■ **TEXT BLOCK**:
Altnagelvin’s Critical Care patients offered novel lipreading app in new study

'A new and novel approach to communication with tracheostomy patients'

Nurse Carla McClintock.

Nurse .Carla McClintock.

Derry's Altnagelvin Hospital has become the first hospital in the North to offer critical care patients, their families and staff, the opportunity to test out a new lipreading app.

The recently launched research study, led by Queen’s University, Belfast is currently underway in the Critical Care Unit in the hospital. 

Within Critical Care, patients are often rendered suddenly ‘voiceless’ due to the insertion of a tracheostomy tube.  Loss of voice is recognised as one of the most stressful events during admission, with patients describing frustration, panic, and a sense of powerlessness.  

Emotional distress experienced during critical care is also a predictor of negative psychological outcomes during recovery with anxiety, depression and Post Traumatic Stress Disorder (PTSD) all reported as frequent occurrences for many critical care survivors.

Speech Recognition Application for the Voice Impaired (SRAVI) is a novel communication app developed by Liopa, a Belfast-based company. 

The app can be downloaded onto any smart device with a camera and when the device is held in front of a patient, SRAVI tracks lip movement and identifies phrases being mouthed into text on the device screen within a few seconds.

The research study is being driven forward by Western Health and Social Care Trust Staff Nurse Carla McClintock.  

Carla said: “I know only too well the impact of sudden voicelessness.  As an ICU nurse my clinical practice allows me to see first-hand the experience of tracheostomy patients. I have also been that patient myself, lying awake and alert in an ICU bed but terrified by being unable to speak. Indeed, it is my own lived experience of having had a tracheostomy myself that really drives my motivation for this project.”

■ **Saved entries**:
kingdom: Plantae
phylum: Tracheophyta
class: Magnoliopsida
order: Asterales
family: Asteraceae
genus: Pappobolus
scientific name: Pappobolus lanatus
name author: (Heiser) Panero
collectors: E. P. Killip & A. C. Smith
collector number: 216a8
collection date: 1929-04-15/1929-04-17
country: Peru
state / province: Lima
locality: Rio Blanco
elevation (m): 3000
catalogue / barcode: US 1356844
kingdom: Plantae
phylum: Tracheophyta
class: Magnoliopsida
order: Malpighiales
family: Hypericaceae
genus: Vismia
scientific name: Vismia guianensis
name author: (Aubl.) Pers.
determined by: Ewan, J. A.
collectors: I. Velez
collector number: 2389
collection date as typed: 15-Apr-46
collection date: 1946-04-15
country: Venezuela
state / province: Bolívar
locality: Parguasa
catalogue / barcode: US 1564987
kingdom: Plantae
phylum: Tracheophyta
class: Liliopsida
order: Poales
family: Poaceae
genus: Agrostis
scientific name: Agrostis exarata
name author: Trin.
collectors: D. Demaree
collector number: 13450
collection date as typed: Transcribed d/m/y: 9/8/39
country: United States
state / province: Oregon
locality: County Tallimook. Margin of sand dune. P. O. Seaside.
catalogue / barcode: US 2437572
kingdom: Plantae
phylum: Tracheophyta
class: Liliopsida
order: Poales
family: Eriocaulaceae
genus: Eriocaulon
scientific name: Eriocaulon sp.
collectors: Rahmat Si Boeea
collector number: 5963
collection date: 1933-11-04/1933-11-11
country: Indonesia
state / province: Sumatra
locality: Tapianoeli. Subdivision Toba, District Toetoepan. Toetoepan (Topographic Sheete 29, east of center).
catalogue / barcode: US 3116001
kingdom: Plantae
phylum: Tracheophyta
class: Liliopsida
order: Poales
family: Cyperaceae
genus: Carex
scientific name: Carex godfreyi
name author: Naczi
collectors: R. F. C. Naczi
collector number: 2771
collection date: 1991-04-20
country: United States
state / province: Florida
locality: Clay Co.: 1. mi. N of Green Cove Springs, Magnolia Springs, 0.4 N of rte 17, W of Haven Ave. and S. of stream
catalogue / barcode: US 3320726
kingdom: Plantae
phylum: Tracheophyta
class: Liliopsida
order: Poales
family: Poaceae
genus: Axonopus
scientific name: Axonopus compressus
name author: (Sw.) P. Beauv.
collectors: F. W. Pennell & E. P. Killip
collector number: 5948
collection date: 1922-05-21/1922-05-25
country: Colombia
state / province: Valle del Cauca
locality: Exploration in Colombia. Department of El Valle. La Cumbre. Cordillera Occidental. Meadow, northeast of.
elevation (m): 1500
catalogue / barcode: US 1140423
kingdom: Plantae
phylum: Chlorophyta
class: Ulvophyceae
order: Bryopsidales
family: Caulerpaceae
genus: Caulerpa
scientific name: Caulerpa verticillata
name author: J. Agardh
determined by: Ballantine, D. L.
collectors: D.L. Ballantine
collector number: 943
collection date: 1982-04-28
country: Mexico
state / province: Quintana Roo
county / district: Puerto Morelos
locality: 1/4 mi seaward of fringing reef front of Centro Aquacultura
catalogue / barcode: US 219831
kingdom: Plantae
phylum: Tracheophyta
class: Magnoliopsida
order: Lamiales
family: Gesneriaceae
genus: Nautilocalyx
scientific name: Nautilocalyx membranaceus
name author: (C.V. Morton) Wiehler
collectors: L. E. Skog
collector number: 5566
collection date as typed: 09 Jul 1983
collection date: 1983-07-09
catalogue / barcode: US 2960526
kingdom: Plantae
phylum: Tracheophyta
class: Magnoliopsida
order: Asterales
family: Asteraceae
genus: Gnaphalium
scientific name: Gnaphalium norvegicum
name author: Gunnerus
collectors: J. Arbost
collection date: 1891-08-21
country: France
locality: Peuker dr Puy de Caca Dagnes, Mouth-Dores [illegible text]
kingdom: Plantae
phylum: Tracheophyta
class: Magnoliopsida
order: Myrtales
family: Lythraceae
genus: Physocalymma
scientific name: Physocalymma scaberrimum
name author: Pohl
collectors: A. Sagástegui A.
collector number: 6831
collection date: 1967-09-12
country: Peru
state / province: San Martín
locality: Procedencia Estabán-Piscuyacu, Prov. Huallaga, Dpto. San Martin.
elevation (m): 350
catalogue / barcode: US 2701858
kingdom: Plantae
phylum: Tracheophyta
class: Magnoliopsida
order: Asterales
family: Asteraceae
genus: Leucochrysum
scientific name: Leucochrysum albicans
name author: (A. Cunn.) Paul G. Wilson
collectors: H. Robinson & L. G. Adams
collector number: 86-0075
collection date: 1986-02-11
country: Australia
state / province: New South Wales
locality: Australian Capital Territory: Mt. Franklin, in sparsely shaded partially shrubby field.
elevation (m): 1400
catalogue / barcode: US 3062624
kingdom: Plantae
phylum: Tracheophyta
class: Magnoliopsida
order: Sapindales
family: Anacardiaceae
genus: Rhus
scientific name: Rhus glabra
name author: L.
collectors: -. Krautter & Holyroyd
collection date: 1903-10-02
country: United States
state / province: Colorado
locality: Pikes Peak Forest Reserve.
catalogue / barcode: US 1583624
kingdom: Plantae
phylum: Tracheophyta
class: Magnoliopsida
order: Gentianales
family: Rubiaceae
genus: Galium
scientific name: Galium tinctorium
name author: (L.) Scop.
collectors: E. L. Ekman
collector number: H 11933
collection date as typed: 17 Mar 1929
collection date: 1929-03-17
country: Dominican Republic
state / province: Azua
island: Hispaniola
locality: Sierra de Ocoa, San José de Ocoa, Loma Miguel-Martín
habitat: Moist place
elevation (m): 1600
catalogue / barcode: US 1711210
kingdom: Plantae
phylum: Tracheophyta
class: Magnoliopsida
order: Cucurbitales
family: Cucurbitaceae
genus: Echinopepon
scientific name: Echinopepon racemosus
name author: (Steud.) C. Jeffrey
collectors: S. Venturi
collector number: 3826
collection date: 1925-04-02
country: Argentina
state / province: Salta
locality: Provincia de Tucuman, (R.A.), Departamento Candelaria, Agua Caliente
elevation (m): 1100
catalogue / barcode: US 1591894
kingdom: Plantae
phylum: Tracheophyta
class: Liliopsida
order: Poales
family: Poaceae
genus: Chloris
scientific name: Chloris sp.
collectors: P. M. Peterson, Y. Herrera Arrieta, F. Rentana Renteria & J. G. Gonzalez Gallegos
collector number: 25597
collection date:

■ **PROBLEMS TO WORK ON**:
1. In one to three sentences, state what the article on the lipreading app says drives Carla McClintock's motivation for the project.
2. Reproduce the passage of the article from "The recently launched" to "critical care survivors.".
The data bear no relation to the article.

■ **YOUR WRITTEN ANSWERS**:
1. Her motivation comes from her own lived experience of having had a tracheostomy. She was once a patient herself, lying awake and alert in an ICU bed but terrified by being unable to speak.

2.
The recently launched research study, led by Queen’s University, Belfast is currently underway in the Critical Care Unit in the hospital. 

Within Critical Care, patients are often rendered suddenly ‘voiceless’ due to the insertion of a tracheostomy tube.  Loss of voice is recognised as one of the most stressful events during admission, with patients describing frustration, panic, and a sense of powerlessness.  

Emotional distress experienced during critical care is also a predictor of negative psychological outcomes during recovery with anxiety, depression and Post Traumatic Stress Disorder (PTSD) all reported as frequent occurrences for many critical care survivors.